Scientists identify the 'missing piece' needed for self-renewal of blood stem cells

UCLA scientists have identified a protein that plays a critical role in regulating the self-renewal of human blood stem cells by helping them detect and interpret signals from their environment.

The study, published in Nature, brings researchers closer to developing methods to grow blood stem cells in a laboratory dish, which could make life-saving transplants of these cells more available and increase the safety of cell-based treatments blood strains, such as gene therapies.

Blood stem cells, also known as hematopoietic stem cells, have the ability to reproduce through a process called self-renewal and can differentiate to produce all blood and immune cells found in the body. For decades, transplants of these cells have been used as life-saving treatments for blood cancers such as leukemia and various other blood and immune disorders.

However, blood stem cell transplants have significant limitations. Finding a matching donor can be difficult, especially for people of non-European ancestry, and the number of stem cells available for transplantation may be too low to treat a person's disease safely.

These limitations persist because blood stem cells that have been removed from the body and placed in a laboratory dish quickly lose their ability to self-renew. After decades of research, scientists are close to solving this problem.

“We've figured out how to produce cells that look like blood stem cells and have all their characteristics, but when these cells are used in transplants, many of them still don't work; there’s something missing,” said Dr. Hanna Mikkola, lead author of the new study and a member of UCLA’s Eli and Edythe Broad Center for Regenerative Medicine and Stem Cell Research.

To identify the missing piece that prevents these blood stem cell-like cells from being fully functional, Julia Aguade Gorgorio, first author and co-correspondent of the paper, analyzed sequencing data to identify genes that are inhibited when blood stem cells are placed in a laboratory. flat. One of these genes, MYCT1, which codes for a protein of the same name, was found to be essential for the self-renewal capacity of these cells.

They discovered that MYCT1 regulates a process called endocytosis, which plays a key role in how blood stem cells sense signals from their environment that tell them when to self-renew, when to differentiate, and when to shut down.

“When cells perceive a signal, they must internalize and process it; MYCT1 controls how quickly and efficiently blood stem cells perceive these signals,” said Aguade Gorgorio, deputy project scientist in the Mikkola lab. “Without this protein, signals from the cells’ environment change from whispers to screams and cells become stressed and dysregulated.”

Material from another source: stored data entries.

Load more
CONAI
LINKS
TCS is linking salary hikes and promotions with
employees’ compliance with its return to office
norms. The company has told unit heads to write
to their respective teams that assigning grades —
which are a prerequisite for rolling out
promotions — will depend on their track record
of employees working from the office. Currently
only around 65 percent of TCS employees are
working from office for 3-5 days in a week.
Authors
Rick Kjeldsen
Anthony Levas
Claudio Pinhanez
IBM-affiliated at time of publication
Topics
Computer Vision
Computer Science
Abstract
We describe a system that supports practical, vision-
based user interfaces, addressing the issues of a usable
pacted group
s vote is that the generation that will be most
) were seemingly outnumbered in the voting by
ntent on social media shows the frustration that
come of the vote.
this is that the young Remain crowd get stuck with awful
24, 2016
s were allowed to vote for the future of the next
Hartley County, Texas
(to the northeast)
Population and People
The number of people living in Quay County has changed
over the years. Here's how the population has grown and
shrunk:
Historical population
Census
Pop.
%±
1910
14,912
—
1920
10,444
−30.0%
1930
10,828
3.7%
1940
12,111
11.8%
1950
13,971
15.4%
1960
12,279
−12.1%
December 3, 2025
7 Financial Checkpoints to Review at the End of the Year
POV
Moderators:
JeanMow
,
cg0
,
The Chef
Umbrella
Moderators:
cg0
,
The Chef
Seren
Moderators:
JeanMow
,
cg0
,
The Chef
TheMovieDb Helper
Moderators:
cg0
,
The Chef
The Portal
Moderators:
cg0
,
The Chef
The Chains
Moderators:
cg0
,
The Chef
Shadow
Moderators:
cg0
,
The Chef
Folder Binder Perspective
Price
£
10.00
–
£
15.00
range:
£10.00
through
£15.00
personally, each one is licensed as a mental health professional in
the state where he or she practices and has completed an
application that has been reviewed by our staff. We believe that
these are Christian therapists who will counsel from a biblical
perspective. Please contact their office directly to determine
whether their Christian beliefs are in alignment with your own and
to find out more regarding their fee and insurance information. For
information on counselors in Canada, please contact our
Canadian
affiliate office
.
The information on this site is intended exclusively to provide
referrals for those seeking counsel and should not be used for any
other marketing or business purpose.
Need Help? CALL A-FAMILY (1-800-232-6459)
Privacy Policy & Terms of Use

Researchers compare MYCT1 to sensors in modern cars that monitor all nearby activity and selectively transmit the most crucial information to drivers at the right time, helping them make decisions such as when to turn or change lanes. completely safe. Without MYCT1, blood stem cells are like anxious drivers who, accustomed to relying on these sensors, suddenly find themselves lost without their help.

Next, the researchers used a viral vector to reintroduce MYCT1 to see if its presence could restore the self-renewal of blood stem cells in a laboratory dish. They found that restoring MYCT1 not only made blood stem cells less stressed and allowed them to self-renew in culture, but also allowed these enlarged cells to function efficiently after being transplanted into mouse models.

As a next step, the team will study why inactivation of the MYCT1 gene occurs, and then how to prevent this inactivation without the use of a viral vector, which would be safer for use in a clinical setting.

“If we can find a way to maintain MYCT1 expression in blood stem cells in culture and after transplantation, that will open the door to maximizing all of these other remarkable advances in the field,” said Mikkola, professor of biology. molecular, cellular, and developmental biology at UCLA College and a member of the UCLA Health Jonsson Comprehensive Cancer Center. “This would not only make blood stem cell transplants more accessible and effective, but also improve the safety and affordability of gene therapies using these cells. »

This work was supported by the National Institutes of Health, the Swiss National Science Foundation, the European Molecular Biology Organization, the UCLA Jonsson Cancer Center Foundation, the James B. Pendleton Charitable Trust, the McCarthy Family Foundation, the California Institute for Regenerative Medicine, the UCLA AIDS Institute, the Board of Governors Regenerative Medicine Institute at Cedars-Sinai Medical Center, the Royal Society, the Wellcome Trust, and the stem cell training program at the Broad Stem Cell Research Center at UCLA.